The Anatomy of Big Data Computing (1509.01331v1)

Published 4 Sep 2015 in cs.DC

Abstract: Advances in information technology and its widespread growth in several areas of business, engineering, medical and scientific studies are resulting in information/data explosion. Knowledge discovery and decision making from such rapidly growing voluminous data is a challenging task in terms of data organization and processing, which is an emerging trend known as Big Data Computing; a new paradigm which combines large scale compute, new data intensive techniques and mathematical models to build data analytics. Big Data computing demands a huge storage and computing for data curation and processing that could be delivered from on-premise or clouds infrastructures. This paper discusses the evolution of Big Data computing, differences between traditional data warehousing and Big Data, taxonomy of Big Data computing and underpinning technologies, integrated platform of Big Data and Clouds known as Big Data Clouds, layered architecture and components of Big Data Cloud and finally discusses open technical challenges and future directions.

Citations (197)

View on Semantic Scholar

Summary

The paper contrasts traditional data systems with Big Data paradigms by highlighting the 5Vs to justify real-time processing necessities.
The paper details a taxonomy of technologies including Hadoop, Apache Spark, and various NoSQL databases for managing diverse data streams.
The paper presents a layered architecture for Big Data Clouds and outlines a 4D framework to guide future research in analytics and decision-making.

An In-Depth Analysis of "The Anatomy of Big Data Computing"

This paper, authored by Kune et al., provides a comprehensive analysis of Big Data computing, addressing its evolution, characteristics, underlying technologies, and future directions. The authors begin by highlighting the disparity between traditional data warehousing systems and the more recent Big Data paradigms. This distinction is primarily driven by the 5Vs of Big Data: Volume, Velocity, Variety, Veracity, and Value, which contrast sharply with traditional data systems that focus on structured data and pre-determined analytics.

Big Data Characteristics and Traditional Data Systems

Traditional databases rely on structured, transaction-oriented data management employing OLTP and OLAP frameworks, aimed at handling smaller, consistent data volumes. In contrast, Big Data systems are designed for handling vast and varied data streams in real-time and near-real-time from diverse sources. These systems eschew the cleansing and transformation procedures typical of traditional systems, instead operating under Brewer’s CAP theorem and the BASE properties, emphasizing availability and partition tolerance over consistency.

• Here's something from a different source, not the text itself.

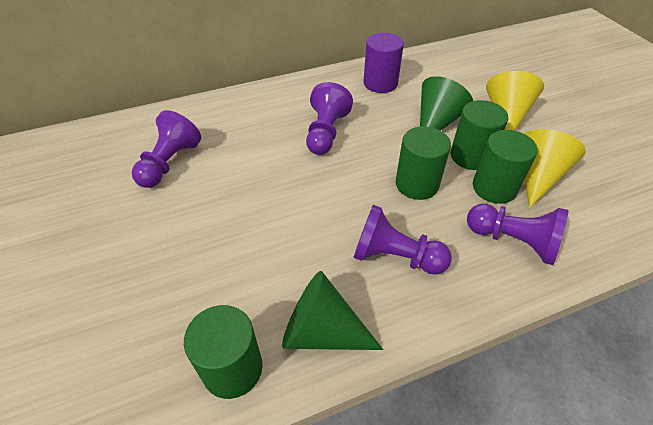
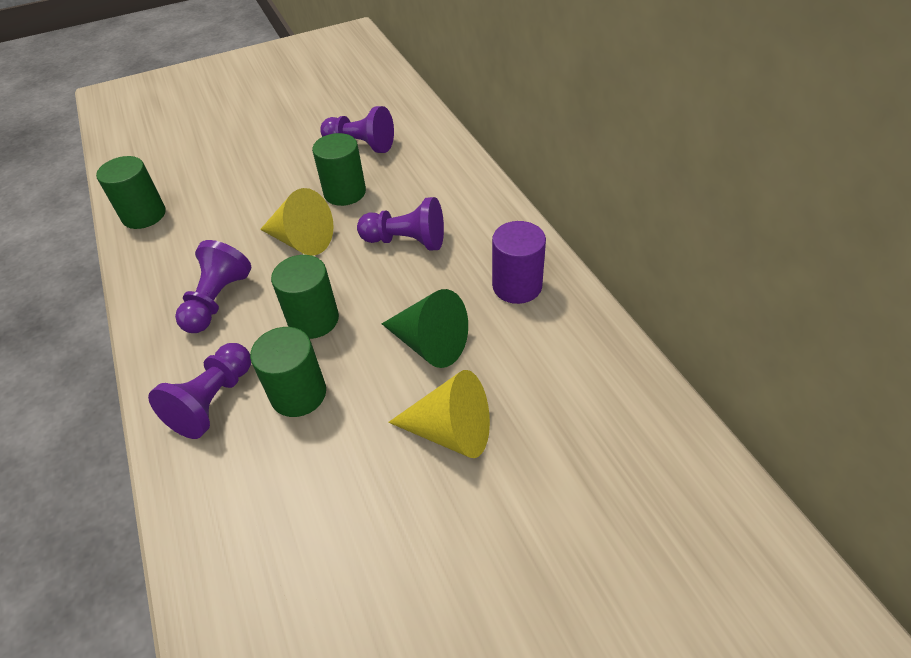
camera: 90 degrees right, 0 degrees up
(322, 331) = (157, 257): green cone -> none
(470, 156) = (358, 375): green cylinder -> green cylinder (345, 192)
(537, 176) = (314, 447): yellow cone -> yellow cone (302, 241)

The Taxonomy and Technologies of Big Data

The paper lays out a detailed taxonomy of Big Data, encompassing distributed file systems, open-source frameworks like Hadoop and Apache Spark, and the integration of various commercial frameworks provided by industry leaders such as Google and Amazon. This taxonomy also encapsulates programming models like MapReduce, diverse analytics methods, and the necessary security considerations to tackle the inherent vulnerabilities in Big Data systems.

The technologies enabling Big Data computing are vast and varied, including file management, query schedulers, NoSQL databases, and more. Key-value stores, document-oriented databases, and graph databases are investigated for their role in managing the diversity of data typical in Big Data environments.

Big Data in Cloud Computing

The authors articulate the convergence of Big Data and Cloud computing, resulting in the "Big Data Clouds" paradigm. This integration leverages the elastic and scalable nature of Cloud infrastructures to handle the extensive compute and storage demands of Big Data workloads. The paper discusses variations in deployment, such as public, private, and hybrid Big Data Clouds, each offering different levels of control, cost, and scalability.

Layered Architecture for Big Data Clouds

A layered architecture is presented, consisting of infrastructure, platform, fabric, and analytics layers. This structure emphasizes the fluidity and flexibility necessary to accommodate the dynamic requirements of Big Data processing. Each layer provides distinct functionalities, from cloud infrastructure and management to advanced analytics services that allow stakeholders to develop and deploy data-driven solutions efficiently.

Open Challenges and Future Directions

Addressing the future of Big Data computing, the authors identify several areas ripe for further research, encapsulated in their 4D research elements framework: Depository (storage technologies), Devise (platforms and modeling frameworks), Domain (specific applications), and Determine (analytics and decision-making processes). They stress the need to develop indexing mechanisms, privacy-preserving measures, and more robust statistical models to better harness and interpret the data flood.

Conclusion

The paper provides a detailed and structured exploration into Big Data computing's current state and trajectory. It conveys the critical role of emerging technologies and platforms in reshaping data analysis and decision-making across industries. The synthesis of Cloud resources and Big Data paradigms predicates a shift towards more integrated and scalable computing solutions. Moving forward, the ongoing research and development efforts highlighted in this paper will be pivotal in optimizing Big Data solutions to extract actionable insights efficiently.